| Konu: | |
| Yasama Yılı: | 4 |
| Birleşim: | 10 |
| Tarih: | 22.10.2025 |
İYİ PARTİ GRUBU ADINA YAVUZ AYDIN (Trabzon) - Sayın Başkan, değerli milletvekilleri; görüşmekte olduğumuz kanun teklifi yalnızca bir kanun değil, onlarca farklı kanunun bir araya getirildiği torba kanun yöntemiyle Meclis gündemine taşınmış bir düzenlemedir. Teklif toplamda 10 farklı kanunda değişiklik öngörmekte; kültür, turizm, vakıflar, arkeoloji, taşınmazı yönetimi ve hatta kimlik bildirme gibi birbirinden tamamen farklı alanları tek başlık altında toplamaktadır. 19 maddelik bu teklif, Bayındırlık, İmar, Ulaştırma ve Turizm Komisyonunda görüşülmüş, ne yazık ki tali komisyonlar devre dışı bırakılmıştır. Bu da teklifin denetimden, tartışmadan ve uzman görüşlerinden yoksun biçimde ilerletildiğini açıkça göstermektedir. Oysa kanaatimizce teklif İçişleri Komisyonunda da ele alınmalıydı. Zira Kimlik Bildirme Kanunu ve Vakıflar Kanunu'nda yapılan değişiklikler, kolluk denetimi, kamu düzeni ve güvenlik gibi doğrudan İçişlerinin görev alanına giren konuları kapsamaktadır. Teklifte, marina, liman tesisleri ve deniz aracı kiralayan işletmelere yönelik kimlik bildirme zorunluluğu getirilmektedir. Bu zorunluluğa uymayan veya eksik bildirim yapan işletmelere hatta aynı yıl içinde tekrar eden ihlallerde idari para cezaları ve ruhsat iptali öngörülmektedir. Dolayısıyla, bu maddelerin teknik açıdan İçişleri Komisyonunda görüşülmesi hem doğru hem de gerekliydi.
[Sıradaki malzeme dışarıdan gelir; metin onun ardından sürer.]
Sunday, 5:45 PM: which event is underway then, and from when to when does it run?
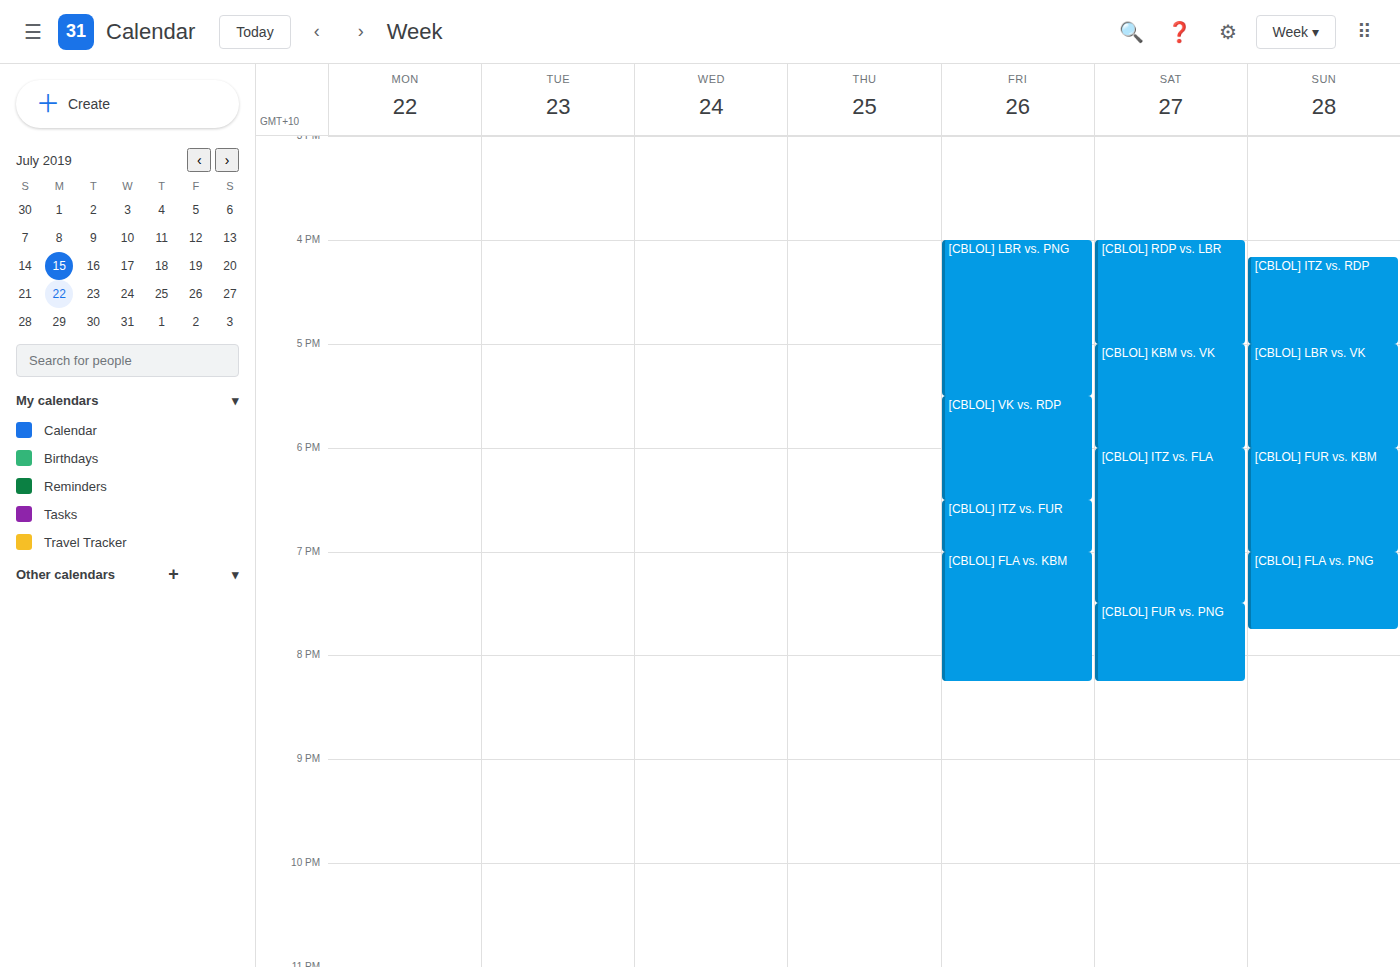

Nedense daha öncede İçişleri Komisyonunun asli görev alanına giren düzenlemelerin farklı komisyonlara yönlendirildiğini görmüştük. İhtisas ilkesinin bilinçli biçimde aşındırıldığı İç Tüzük'ün komisyon sistemini kurma amacını ve denetimi ortadan kaldırdığı bu durum elbette tesadüf değildir. Şunu soruyorum ve kayda geçiriyorum: AK PARTİ içindeki siyasi çekişmeler mi, bazı bakanlıklar arası yetki kavgaları mı yoksa yürütmenin konforu mu Meclisin çalışma usullerine yön vermektedir? İçişlerinin sahasına giren maddeleri başka komisyonlara taşımanın maksadını kamuoyu gibi bizler de merak etmekteyiz. Amaç, şeffaf ve sağlıklı bir yasama olmalıdır. Hem komisyon sürecindeki eksiklikleriyle hem de içerdiği yetki genişletmeleriyle yasama denetiminin baypas edilmesi bu teklifin en büyük hukuki sakıncasıdır. Teklifin Meclise sunulduğu tarih 10 Ekim 2025. Komisyon görüşmelerinin tarihi ise 15 Ekim 2025. Yani arada yalnızca beş günlük bir süre vardır. Kanun tekliflerine verilen kısa zaman dilimleri tekliflerin yeterli biçimde incelenmesi, değerlendirilmesi ve tartışılması için elbette yeterli değildir.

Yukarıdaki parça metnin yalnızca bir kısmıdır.